Shelton’s store was (and continues to be) a meeting place for everyone, whether they are children searching for delightful entertainment, adolescents looking for escape and validation, or adults eager to immerse themselves in new and challenging narratives.  And yes, the audience includes girls, women, and persons of color too, as the genre has developed important characters who are strong, independent, and self-determining.  One sees this not only in Shelton’s store, but in the remarkable annual conference called HeroesCon, which has drawn (before Covid) thousands and thousands of people, from artist and writers to cos-players to parents and kids, to Charlotte every year. Shelton recently made the conference free to children under 18, recognizing that all kids should be a part of the Heroes-Con experience. For me, Heroes (only blocks away from where I live), is a neighborhood experience. But I have come to depend on the store, with Shelton and the remarkably loyal staff he has assembled, including Seth, Elias, Karla, Samuel, and Phil, as a source of knowledge for the works that will appear in my Graphic Novel course syllabus.  But the reach of Heroes and of Shelton’s impact extends beyond the neighborhood, not only to Charlotte, where it is a legitimate “institution” (sometimes a bit crazy, though certainly not like Arkham), but to North Carolina, the southeast, and across the country. So, Happy Birthday Shelton and “Heroes,” and thank you for making Charlotte a little weirder and a lot better!
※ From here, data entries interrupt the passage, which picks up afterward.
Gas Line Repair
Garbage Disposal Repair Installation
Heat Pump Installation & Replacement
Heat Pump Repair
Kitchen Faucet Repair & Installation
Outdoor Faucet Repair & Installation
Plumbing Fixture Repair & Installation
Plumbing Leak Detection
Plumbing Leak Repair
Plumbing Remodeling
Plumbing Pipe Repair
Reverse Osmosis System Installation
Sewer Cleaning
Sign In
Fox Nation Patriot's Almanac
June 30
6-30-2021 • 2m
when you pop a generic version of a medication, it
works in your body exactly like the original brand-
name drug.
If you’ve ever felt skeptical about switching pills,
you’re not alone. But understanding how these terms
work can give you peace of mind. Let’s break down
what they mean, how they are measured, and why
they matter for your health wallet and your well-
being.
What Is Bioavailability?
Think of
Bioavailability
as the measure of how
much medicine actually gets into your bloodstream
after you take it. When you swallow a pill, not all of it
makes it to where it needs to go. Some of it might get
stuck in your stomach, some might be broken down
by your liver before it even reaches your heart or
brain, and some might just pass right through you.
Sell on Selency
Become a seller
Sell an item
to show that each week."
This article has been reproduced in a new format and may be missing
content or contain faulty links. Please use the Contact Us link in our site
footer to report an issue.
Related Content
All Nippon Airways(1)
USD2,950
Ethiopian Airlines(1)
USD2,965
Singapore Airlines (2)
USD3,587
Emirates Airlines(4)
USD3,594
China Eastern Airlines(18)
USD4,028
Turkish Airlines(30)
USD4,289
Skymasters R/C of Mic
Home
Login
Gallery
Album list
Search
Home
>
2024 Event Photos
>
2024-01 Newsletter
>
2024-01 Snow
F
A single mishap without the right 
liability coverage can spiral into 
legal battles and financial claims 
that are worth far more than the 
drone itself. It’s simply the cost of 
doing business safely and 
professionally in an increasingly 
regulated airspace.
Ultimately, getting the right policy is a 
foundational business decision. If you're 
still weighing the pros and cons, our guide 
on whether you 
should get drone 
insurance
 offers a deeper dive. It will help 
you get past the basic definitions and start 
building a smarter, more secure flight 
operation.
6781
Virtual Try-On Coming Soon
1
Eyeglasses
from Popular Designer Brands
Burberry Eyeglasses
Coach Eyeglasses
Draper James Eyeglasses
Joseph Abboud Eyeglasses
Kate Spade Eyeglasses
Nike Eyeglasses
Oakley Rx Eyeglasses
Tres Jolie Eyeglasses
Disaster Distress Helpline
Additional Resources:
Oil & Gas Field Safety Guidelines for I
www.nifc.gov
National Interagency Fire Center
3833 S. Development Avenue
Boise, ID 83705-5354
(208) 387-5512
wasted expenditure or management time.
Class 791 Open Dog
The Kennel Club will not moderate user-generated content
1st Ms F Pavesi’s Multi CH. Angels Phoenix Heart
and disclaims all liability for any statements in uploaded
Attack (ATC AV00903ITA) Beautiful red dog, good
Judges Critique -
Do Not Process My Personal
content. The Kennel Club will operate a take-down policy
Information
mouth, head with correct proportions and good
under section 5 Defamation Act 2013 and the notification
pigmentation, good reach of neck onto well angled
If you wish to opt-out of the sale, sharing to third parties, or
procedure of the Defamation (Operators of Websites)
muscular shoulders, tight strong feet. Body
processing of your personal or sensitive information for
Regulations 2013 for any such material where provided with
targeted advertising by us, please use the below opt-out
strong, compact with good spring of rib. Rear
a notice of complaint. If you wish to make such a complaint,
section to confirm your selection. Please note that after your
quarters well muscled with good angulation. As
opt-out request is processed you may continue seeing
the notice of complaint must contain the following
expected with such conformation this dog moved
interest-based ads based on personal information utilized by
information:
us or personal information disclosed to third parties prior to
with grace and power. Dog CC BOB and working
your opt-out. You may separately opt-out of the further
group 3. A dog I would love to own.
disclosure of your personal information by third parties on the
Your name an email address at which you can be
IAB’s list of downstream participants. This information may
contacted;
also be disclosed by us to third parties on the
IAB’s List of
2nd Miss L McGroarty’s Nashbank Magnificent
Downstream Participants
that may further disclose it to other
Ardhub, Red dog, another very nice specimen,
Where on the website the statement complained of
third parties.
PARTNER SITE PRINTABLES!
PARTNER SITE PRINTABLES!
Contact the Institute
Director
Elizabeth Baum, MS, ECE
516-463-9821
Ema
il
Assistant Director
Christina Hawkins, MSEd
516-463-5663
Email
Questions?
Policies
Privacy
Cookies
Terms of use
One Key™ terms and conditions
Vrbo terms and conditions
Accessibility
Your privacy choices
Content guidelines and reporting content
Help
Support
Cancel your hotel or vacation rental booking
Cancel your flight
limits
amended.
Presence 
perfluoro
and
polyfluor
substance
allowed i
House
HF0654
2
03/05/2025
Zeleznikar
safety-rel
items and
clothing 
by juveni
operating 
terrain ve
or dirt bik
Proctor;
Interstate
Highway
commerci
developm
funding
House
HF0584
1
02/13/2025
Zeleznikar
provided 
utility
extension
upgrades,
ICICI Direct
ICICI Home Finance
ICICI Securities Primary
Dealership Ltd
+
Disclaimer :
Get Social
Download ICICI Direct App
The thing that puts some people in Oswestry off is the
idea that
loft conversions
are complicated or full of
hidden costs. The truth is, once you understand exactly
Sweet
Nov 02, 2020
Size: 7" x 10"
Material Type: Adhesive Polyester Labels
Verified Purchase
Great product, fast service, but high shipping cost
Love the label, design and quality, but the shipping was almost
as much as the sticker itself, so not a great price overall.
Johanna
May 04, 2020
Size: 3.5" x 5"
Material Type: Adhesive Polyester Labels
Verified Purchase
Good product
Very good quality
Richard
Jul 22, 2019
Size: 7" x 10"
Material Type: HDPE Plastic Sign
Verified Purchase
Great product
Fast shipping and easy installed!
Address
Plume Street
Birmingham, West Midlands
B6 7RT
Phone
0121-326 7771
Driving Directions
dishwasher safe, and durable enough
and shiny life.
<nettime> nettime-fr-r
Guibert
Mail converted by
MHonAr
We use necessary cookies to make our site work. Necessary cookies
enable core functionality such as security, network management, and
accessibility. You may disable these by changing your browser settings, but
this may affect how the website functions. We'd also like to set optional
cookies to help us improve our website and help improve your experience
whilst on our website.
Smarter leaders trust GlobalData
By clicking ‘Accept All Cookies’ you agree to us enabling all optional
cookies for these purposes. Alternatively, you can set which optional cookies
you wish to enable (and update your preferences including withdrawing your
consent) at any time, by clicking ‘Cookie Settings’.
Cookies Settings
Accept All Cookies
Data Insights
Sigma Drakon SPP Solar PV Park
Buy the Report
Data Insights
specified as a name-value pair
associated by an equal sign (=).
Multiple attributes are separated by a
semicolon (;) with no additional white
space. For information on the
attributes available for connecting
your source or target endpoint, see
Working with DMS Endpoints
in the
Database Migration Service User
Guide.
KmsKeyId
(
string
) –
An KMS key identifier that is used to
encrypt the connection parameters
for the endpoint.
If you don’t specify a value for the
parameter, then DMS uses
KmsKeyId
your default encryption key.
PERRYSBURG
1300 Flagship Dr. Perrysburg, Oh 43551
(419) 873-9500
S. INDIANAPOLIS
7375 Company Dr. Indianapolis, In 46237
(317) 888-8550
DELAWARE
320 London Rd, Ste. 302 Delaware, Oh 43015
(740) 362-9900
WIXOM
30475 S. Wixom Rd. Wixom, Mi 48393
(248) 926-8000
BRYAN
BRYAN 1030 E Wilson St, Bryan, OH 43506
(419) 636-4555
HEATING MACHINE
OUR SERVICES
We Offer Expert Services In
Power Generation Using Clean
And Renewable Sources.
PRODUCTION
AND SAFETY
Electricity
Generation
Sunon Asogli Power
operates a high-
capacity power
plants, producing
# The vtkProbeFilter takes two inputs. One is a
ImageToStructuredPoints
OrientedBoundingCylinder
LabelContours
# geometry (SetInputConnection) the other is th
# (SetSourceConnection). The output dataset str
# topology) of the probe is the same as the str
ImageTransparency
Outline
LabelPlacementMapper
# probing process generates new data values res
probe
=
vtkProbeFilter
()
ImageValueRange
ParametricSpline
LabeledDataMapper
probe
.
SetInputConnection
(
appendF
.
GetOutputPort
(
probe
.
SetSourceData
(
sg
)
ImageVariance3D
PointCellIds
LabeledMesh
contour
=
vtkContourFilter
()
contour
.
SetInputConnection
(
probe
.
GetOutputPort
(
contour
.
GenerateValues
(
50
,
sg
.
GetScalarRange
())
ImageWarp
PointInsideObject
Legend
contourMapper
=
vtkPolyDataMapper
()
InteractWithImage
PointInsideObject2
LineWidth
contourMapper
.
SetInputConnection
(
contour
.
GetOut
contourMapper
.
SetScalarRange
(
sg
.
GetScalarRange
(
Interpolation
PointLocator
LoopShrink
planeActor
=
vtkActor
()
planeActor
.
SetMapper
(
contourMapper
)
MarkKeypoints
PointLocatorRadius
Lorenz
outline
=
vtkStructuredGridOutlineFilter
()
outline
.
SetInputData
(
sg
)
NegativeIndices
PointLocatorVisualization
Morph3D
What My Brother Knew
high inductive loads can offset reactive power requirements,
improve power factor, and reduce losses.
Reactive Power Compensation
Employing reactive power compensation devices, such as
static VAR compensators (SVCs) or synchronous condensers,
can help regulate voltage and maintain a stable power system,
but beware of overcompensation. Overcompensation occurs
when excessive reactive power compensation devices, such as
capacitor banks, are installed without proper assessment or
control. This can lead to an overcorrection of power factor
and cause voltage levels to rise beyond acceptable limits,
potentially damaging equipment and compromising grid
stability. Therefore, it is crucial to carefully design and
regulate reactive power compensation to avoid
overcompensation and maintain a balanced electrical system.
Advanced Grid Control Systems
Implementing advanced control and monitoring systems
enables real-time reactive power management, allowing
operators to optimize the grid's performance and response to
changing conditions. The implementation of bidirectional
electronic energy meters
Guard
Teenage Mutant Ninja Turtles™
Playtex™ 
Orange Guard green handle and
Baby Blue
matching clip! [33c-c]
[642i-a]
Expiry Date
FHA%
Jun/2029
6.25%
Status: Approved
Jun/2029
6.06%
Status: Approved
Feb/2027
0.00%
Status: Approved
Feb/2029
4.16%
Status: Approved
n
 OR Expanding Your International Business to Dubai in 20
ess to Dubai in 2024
As Alan’s comments indicate, Shelton Drum is much more than a successful business person.  Many of Shelton’s customers see their weekly visits to Heroes as both a cultural and a community-building experience, and many families in the southeast incorporate HeroesCon into their Father’s Day celebrations.  In the past forty years, Shelton Drum has contributed in countless ways to Charlotte’s community of readers and writers. He is one of Storied Charlotte’s heroes.